这身大红色的衣裳她是再熟悉不过了,不就是在郊外遇到的那位蛮横的郡主的吗?怎么她也进宫了?
好在当时她白纱蒙着脸,那郡主看不清她的样貌。只要她小心得当,这郡主就不会认出她来。
冯婉清就像是一阵风一样从月然身边风风火火地越过了,压根儿就没注意到这个衣着普通的小女子,就是她在郊外遇到的那位蒙面神女。
月然见她脚底生风地入了正殿的大门,不由暗笑:想来她身上的毒该发了吧?怎么不在家里歇着,还跑到宫里来招摇?
正在此时,刚才进去的那位宫女恰好出来了,对着她招了招手,她忙跟上去。
入眼的是三间正殿,想来就是皇太后的寝宫了。厚重的棉帘被守门的宫女挑起来,一股浓郁的熏香味就扑鼻而入。月然闻不出这是什么香,对她而言,这味道有些刺鼻。
跟在那宫女身后走着,她的眼角溜到了正屋角落里,一个紫檀色的木架上,一个硕大的博山炉里正散发着袅袅的香烟,想来那香味就是来自这里。
皇太后并没有在正屋里,那宫女轻手轻脚地把她往里头领,一挂银红撒花的棉帘早已被两个金黄色的铜钩高高挂起,迎面靠窗的是一座大炕。
进得里屋,那暖意熏香越发地浓厚了。月然悄悄地打量了一下,这屋子饶是如此和暖,可一丝儿烟气都没有,想来屋子里盘的是地龙了。
这么冷的天儿,坐在暖如春天的屋子里,可真是好享受啊。到底是位尊者日子好过啊。像她这等的人物,要想住在这样的屋子里,怕是异想天开了吧。
正胡思乱想着,就听前面那宫女轻声细语地说道:“这就是太后了,还不赶紧行礼?”
月然才猛然惊醒,抬头向炕上看去,只见一个中年美妇人盘膝端坐在炕上,一双凤目正朝她这儿看来。那位红衣郡主赫然就站在太后身边,也在好奇地打量着她。
由于这个时代的女子衣着都是花红柳绿的,那郡主并未认出她来。
月然暗自吁了一口气,赶忙低下头,双膝跪地,小心翼翼地对着太后叩了头,口中说道:“民女给皇太后娘娘请安!”

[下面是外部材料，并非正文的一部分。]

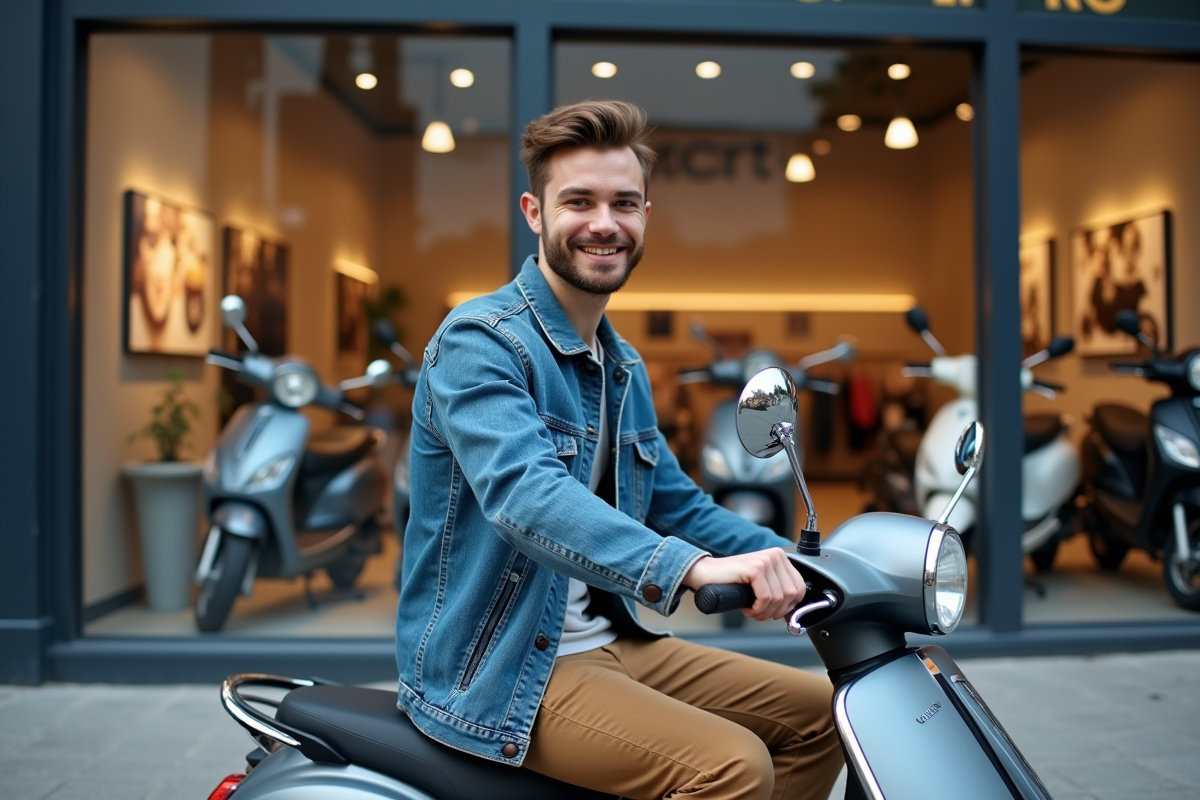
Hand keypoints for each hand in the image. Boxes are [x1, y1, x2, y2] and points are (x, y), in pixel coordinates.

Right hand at [682, 549, 805, 621]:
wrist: (706, 574)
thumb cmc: (732, 582)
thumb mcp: (762, 584)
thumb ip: (778, 590)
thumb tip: (793, 610)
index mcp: (780, 557)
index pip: (800, 587)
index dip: (789, 606)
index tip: (775, 612)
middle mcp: (775, 555)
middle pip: (791, 595)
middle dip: (776, 611)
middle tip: (760, 613)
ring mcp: (765, 560)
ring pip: (779, 599)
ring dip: (764, 612)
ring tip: (751, 610)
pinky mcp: (755, 568)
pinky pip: (766, 598)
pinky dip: (757, 609)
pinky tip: (747, 607)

“嗯,免礼吧。抬起头来!”那炕上端坐着的皇太后威严地开口了,声音毫无波澜,干巴巴的,听得月然头皮一紧。可也不得不照着她的话抬起了头。

第五章 祭司
一张娇俏无比的脸就这么毫无预警地呈现在太后冯氏的眼前,看得她不由倒抽一口凉气,嘴里不自觉地轻逸出声:“这不是死了的梅妃吗?”
月然不解,疑惑的双眼只看着上面这一张保养得当的脸,五官精致无比,眉色如黛,凤目秀丽,悬胆鼻子下面是一张不大不小的嘴,此刻这张嘴上涂着厚厚的胭脂,让本来就气韵天成的脸平添了一股妖娆。
月然没想到皇太后竟然如此年轻,平静的脸上竟然看不到一丝皱纹,只是从衣着打扮和气势上,才约莫感觉出来她年可四十上下。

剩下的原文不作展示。